What to do: Return every line below that contains the word "exceed", copying each such line in full.

Data:
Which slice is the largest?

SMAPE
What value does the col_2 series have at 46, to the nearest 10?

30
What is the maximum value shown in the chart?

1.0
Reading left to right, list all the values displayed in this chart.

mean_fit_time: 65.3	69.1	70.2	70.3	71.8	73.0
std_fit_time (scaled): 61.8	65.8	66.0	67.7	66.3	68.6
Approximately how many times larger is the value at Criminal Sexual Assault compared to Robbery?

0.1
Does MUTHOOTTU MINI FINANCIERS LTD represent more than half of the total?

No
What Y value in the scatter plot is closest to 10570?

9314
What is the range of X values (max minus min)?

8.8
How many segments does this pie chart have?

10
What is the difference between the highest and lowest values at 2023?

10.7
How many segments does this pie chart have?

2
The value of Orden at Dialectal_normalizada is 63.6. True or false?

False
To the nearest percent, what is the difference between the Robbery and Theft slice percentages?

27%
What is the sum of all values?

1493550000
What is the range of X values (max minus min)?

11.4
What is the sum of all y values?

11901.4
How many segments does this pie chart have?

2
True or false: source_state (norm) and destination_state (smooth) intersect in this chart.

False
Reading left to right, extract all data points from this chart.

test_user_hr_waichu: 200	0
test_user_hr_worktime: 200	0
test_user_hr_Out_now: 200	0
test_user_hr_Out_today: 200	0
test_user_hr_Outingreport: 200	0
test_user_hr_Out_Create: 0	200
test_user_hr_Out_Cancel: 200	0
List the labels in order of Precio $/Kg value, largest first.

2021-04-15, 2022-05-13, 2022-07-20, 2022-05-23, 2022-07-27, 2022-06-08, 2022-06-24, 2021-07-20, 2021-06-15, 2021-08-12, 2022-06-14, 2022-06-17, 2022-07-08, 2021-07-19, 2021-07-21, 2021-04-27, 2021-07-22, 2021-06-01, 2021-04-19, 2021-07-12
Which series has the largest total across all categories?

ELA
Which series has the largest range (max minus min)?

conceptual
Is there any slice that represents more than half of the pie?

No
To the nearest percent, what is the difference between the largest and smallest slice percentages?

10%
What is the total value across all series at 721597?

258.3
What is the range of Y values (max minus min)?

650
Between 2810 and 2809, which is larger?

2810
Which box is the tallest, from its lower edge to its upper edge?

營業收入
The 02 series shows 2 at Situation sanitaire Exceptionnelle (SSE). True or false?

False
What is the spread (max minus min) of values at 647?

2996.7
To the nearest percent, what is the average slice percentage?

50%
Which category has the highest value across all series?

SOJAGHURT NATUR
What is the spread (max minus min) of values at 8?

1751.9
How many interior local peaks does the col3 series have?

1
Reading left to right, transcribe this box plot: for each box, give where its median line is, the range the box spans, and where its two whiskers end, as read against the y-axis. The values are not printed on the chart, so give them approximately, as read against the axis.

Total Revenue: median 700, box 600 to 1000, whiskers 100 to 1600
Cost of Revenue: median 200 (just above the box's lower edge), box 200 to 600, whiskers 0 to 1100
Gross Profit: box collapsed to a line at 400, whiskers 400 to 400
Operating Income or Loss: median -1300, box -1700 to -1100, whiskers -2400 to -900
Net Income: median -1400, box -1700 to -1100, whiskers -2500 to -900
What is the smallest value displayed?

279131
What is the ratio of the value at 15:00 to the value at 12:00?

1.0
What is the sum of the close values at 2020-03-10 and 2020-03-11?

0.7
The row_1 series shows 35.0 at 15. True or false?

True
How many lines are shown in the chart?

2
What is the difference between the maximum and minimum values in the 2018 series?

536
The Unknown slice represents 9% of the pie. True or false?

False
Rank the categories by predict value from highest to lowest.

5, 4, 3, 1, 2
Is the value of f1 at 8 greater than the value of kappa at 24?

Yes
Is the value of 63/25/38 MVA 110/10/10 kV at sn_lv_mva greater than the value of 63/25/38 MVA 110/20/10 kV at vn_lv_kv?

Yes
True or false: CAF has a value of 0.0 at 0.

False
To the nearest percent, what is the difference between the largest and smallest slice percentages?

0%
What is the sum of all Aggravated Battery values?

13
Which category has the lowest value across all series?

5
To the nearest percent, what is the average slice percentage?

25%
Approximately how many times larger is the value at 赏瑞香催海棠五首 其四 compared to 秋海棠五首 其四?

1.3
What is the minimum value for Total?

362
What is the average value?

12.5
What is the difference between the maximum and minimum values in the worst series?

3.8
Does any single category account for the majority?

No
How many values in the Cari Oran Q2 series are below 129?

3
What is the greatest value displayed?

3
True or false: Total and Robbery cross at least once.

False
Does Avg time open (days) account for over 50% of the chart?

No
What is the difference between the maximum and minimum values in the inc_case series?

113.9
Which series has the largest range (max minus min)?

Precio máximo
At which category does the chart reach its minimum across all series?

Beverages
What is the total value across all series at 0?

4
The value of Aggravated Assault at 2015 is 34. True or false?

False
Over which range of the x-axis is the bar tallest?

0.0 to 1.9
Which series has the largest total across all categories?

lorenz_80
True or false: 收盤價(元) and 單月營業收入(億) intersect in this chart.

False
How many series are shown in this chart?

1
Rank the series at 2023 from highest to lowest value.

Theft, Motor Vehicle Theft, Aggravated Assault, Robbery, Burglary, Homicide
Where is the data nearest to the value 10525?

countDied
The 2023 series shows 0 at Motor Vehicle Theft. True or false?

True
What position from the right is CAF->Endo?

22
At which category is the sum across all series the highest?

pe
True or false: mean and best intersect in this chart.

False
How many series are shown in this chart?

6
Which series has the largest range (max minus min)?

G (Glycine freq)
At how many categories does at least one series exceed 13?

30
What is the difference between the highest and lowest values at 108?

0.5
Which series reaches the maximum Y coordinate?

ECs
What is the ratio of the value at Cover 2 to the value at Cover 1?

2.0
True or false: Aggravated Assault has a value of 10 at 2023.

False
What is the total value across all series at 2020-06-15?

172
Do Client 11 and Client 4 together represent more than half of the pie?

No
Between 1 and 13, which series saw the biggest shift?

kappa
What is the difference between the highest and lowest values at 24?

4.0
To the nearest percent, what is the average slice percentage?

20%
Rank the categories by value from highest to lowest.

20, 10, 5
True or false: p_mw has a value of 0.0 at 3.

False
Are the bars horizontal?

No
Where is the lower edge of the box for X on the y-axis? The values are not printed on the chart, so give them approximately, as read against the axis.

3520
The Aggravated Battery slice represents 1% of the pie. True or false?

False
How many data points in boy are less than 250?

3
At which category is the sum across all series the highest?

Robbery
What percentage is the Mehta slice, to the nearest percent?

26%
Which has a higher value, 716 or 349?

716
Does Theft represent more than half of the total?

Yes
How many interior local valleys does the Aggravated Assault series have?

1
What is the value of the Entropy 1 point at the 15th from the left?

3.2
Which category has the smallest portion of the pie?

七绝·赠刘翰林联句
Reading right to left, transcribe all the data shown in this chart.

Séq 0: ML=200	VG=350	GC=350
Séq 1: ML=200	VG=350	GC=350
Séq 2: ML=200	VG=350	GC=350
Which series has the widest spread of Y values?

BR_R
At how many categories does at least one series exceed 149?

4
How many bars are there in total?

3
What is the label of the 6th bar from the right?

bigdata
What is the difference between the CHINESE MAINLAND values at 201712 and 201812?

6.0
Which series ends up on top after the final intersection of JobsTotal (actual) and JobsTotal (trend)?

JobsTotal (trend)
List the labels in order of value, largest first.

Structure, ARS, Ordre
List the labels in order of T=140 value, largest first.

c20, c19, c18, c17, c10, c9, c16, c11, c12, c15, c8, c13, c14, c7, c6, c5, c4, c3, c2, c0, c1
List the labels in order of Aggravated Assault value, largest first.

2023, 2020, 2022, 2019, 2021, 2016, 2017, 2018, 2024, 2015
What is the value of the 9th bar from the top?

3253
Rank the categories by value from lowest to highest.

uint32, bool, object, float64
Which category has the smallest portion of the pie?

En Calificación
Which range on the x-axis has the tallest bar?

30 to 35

Solution below:
At how many categories does at least one series exceed 13?
At how many categories does at least one series exceed 149?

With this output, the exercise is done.